### ACTIVITY
Reproduce the entries below exactly, but leave the pictures out.

(Beginning of SUPPLIED RECORDS)

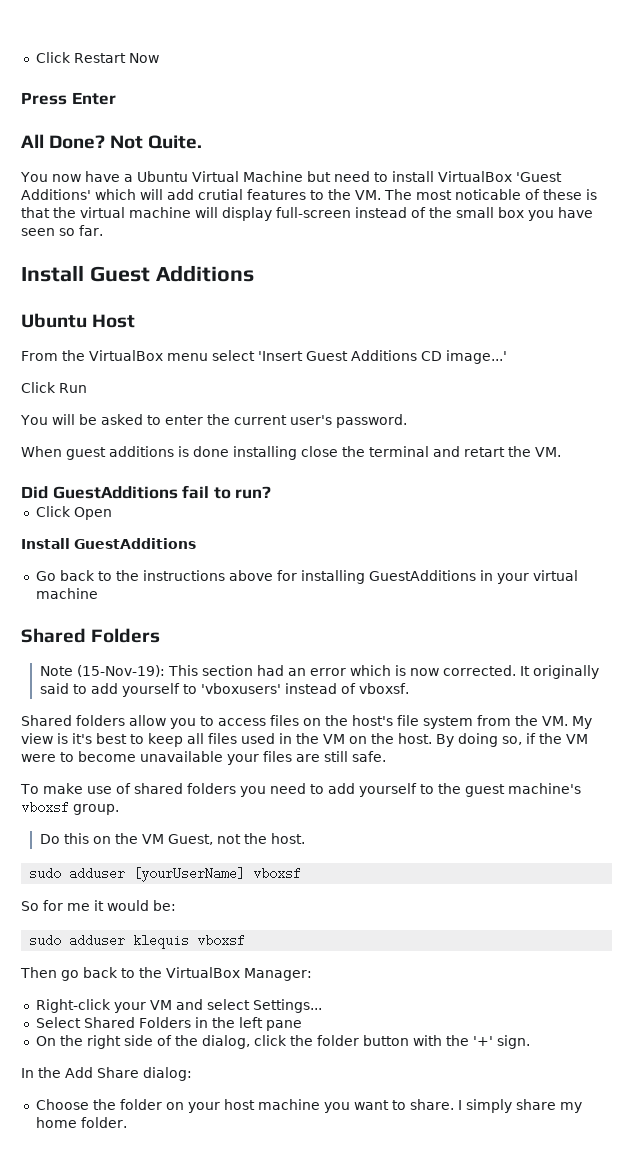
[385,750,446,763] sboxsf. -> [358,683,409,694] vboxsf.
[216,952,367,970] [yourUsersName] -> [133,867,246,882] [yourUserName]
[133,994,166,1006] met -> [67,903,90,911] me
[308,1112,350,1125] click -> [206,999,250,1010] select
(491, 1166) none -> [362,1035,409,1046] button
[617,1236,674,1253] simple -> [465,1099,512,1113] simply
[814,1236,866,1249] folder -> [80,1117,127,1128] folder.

(End of SUPPLIED RECORDS)

### REPLY
[385,750,446,763] sboxsf. -> [358,683,409,694] vboxsf.
[216,952,367,970] [yourUsersName] -> [133,867,246,882] [yourUserName]
[133,994,166,1006] met -> [67,903,90,911] me
[308,1112,350,1125] click -> [206,999,250,1010] select
(491, 1166) none -> [362,1035,409,1046] button
[617,1236,674,1253] simple -> [465,1099,512,1113] simply
[814,1236,866,1249] folder -> [80,1117,127,1128] folder.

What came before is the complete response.